Lenore’s alarm went off at 6 am as the equatorial light was breaking over the refugee camp. Straight away she looked across the little room at the sleeping American lying the in the spare bed. She was still there. She was real. Momentarily, she debated slipping out and leaving the lost stranger there until she could figure out what to do with her.
But the tourist didn’t give her that option – she awoke with a start. She arose promptly to embrace the task of preparing the morning’s cup of Folger’s coffee.
‘The best part of wakin’ up!’ she declared to Lenore, on whom the cultural reference was somewhat lost. It tasted worse than the Kenco they served at the mess. Lenore had discovered that when all other food deliveries failed, there remained a steady supply of both Kenco coffee and Cadbury’s chocolate powder. She had taken to concocting a blend of the two with equal parts hot water and milk (when available.) It wasn’t her traditional venti latte – decorated with Austrian whipped cream and dusted with cocoa powder – but it wasn’t nearly as bad as anticipated.
As Janet Anthony’s best part of wakin’ up came to completion, Lenore thought about just bolting for the mess and creating her own morning beverage. Lenore thought she could remember the way to the mess – the one that was only 400m away and yet confusing to get to. From there she’d be able to catch one of the vehicles passing through and get them to take the American to safety and she could walk herself to the classroom where day 3 of interpreter training was due to begin at 9 o’clock.
Before the two packed up and left the humble abode, Lenore tried to explain to Janet Anthony the reality of the situation. She tried to unpack for her how extraordinary it was that she had found her way into a remote refugee camp in northern Kenya and attempted to gently break the news to her that it was actually a dangerous place. Life in the refugee camp was no safari.
Janet Anthony listened intently and her eyes widened as Lenore went on. Eventually, she began a series of repeated exclamations of ‘oh my
It had rained heavily the night before and the arid terrain, cracked deep below the surface, was in a losing battle with the flooding waters. The Lion’s Club safari at the Kruger would seem like a walk in the park to Janet Anthony once she finally made it there.

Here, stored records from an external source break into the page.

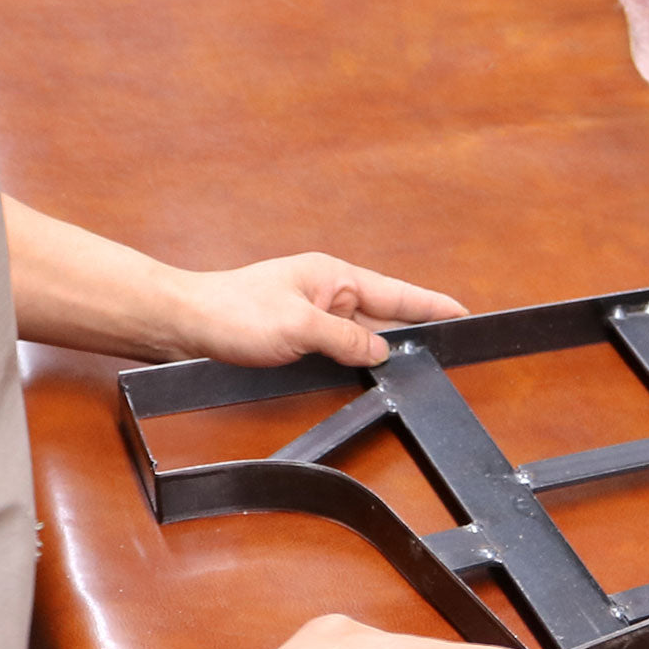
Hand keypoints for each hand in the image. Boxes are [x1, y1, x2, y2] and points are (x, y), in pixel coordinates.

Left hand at [173, 253, 467, 367]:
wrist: (185, 325)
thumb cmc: (232, 313)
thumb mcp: (299, 327)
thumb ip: (346, 339)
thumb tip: (380, 352)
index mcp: (333, 276)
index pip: (395, 293)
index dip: (431, 305)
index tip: (462, 313)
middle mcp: (328, 293)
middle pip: (384, 315)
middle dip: (412, 332)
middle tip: (445, 349)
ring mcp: (314, 314)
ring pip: (362, 336)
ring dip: (379, 350)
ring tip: (409, 365)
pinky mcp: (300, 336)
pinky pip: (341, 348)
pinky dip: (354, 360)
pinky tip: (364, 372)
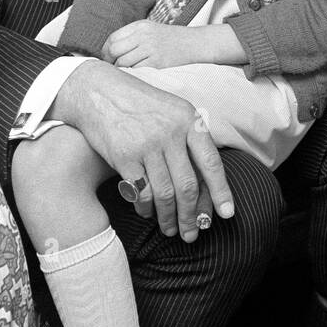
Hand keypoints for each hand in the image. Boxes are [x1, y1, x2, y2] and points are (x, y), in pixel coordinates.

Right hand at [51, 59, 232, 241]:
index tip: (227, 214)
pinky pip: (141, 193)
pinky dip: (146, 208)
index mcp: (188, 120)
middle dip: (192, 215)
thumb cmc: (142, 104)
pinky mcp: (124, 157)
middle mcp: (170, 133)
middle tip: (193, 233)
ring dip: (169, 218)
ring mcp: (147, 145)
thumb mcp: (174, 109)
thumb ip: (191, 138)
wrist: (100, 92)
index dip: (221, 191)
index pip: (211, 162)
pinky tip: (148, 213)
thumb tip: (207, 179)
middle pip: (188, 185)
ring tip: (171, 230)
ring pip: (165, 194)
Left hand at [103, 19, 194, 69]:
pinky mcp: (156, 62)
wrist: (194, 43)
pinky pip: (135, 71)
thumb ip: (132, 36)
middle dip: (109, 61)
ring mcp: (150, 49)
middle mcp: (143, 35)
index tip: (106, 58)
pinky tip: (135, 75)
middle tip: (111, 68)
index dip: (105, 51)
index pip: (112, 38)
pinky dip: (131, 74)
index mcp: (140, 25)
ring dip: (120, 70)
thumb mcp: (150, 29)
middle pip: (114, 50)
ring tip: (124, 72)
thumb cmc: (170, 38)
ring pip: (122, 63)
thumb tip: (110, 51)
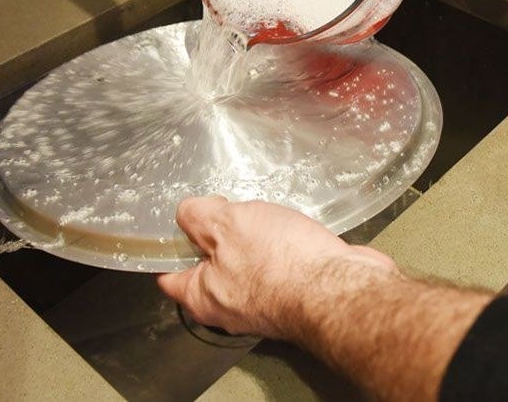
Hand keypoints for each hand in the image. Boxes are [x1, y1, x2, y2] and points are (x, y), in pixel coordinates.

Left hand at [157, 196, 396, 337]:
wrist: (340, 287)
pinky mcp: (296, 288)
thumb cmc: (278, 261)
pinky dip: (279, 239)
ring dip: (251, 233)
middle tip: (222, 204)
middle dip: (215, 233)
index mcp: (204, 296)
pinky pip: (278, 259)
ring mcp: (266, 298)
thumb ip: (199, 216)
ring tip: (258, 208)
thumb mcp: (226, 225)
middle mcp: (232, 305)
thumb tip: (189, 211)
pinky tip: (285, 221)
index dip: (167, 247)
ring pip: (246, 259)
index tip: (172, 223)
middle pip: (210, 265)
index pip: (169, 276)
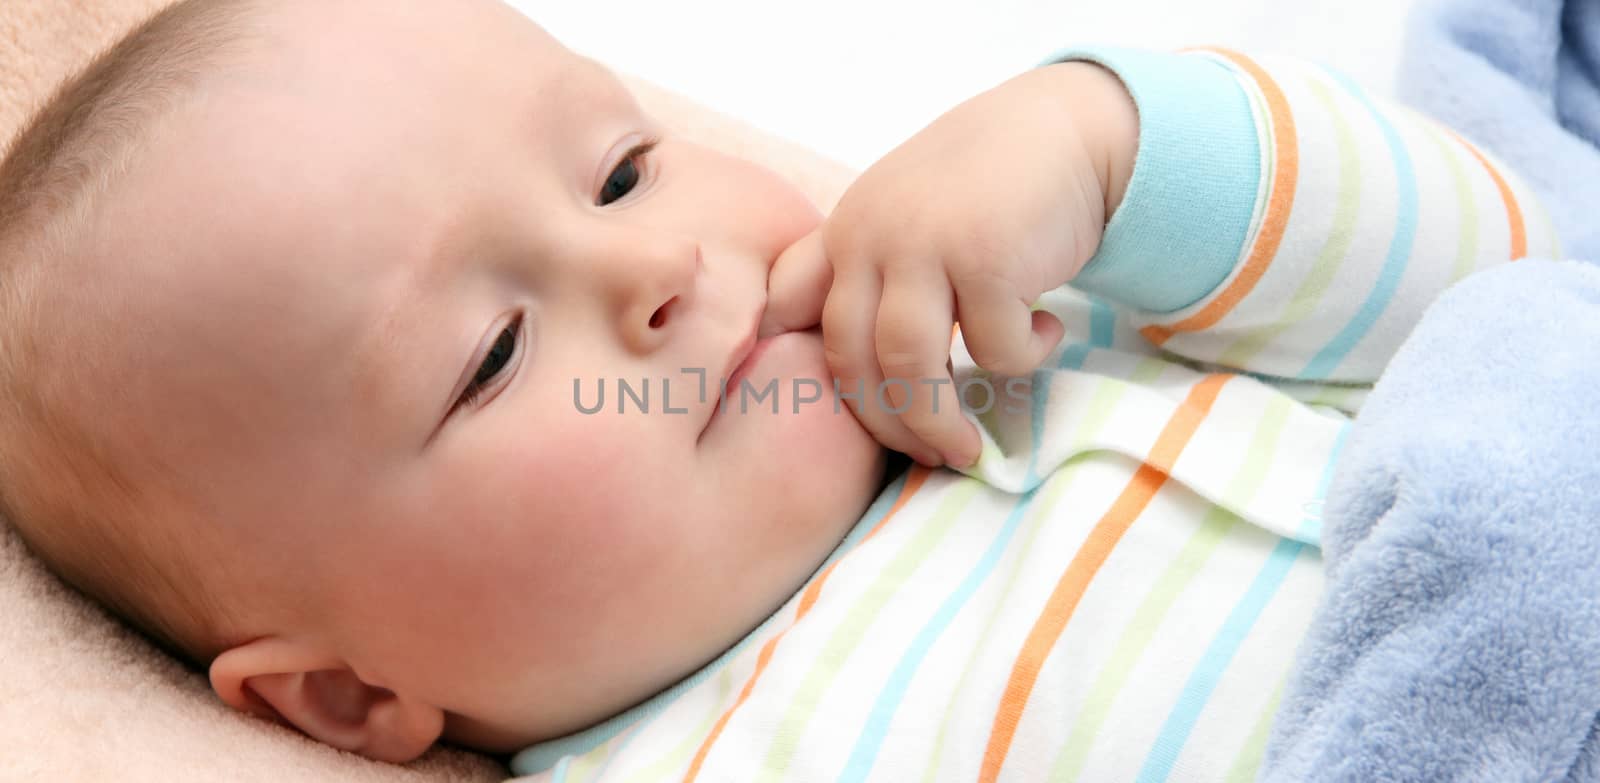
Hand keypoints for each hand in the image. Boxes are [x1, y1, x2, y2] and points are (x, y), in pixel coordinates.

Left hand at [761, 61, 1136, 467]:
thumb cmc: (986, 187)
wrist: (1067, 127)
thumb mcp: (905, 213)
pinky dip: (1022, 358)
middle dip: (886, 425)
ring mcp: (926, 246)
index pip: (789, 309)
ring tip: (966, 448)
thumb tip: (839, 356)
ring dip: (939, 423)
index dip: (796, 363)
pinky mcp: (987, 260)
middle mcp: (872, 235)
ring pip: (912, 370)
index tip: (828, 411)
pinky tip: (1043, 332)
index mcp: (845, 229)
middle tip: (923, 458)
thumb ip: (867, 267)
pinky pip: (994, 349)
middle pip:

The rain had cooled the camp down overnight, but still, the air temperature was on its steady climb to reach the afternoon high of 38 ̊C. Already at 7:30 in the morning, they could feel the heat. The rain had settled the dust and the air was clearer for now, but still, Lenore felt the place sapping her strength. It was the heat. It was the air. It was the demanding work and undependable circumstances. It was the third day without coffee. It was the responsibility of this lost tourist. It was the third day without coffee.
‘You don’t come here for the coffee,’ she thought. She looked over at the American, with her Folger’s tucked away somewhere in her bag. And some didn’t mean to come here at all.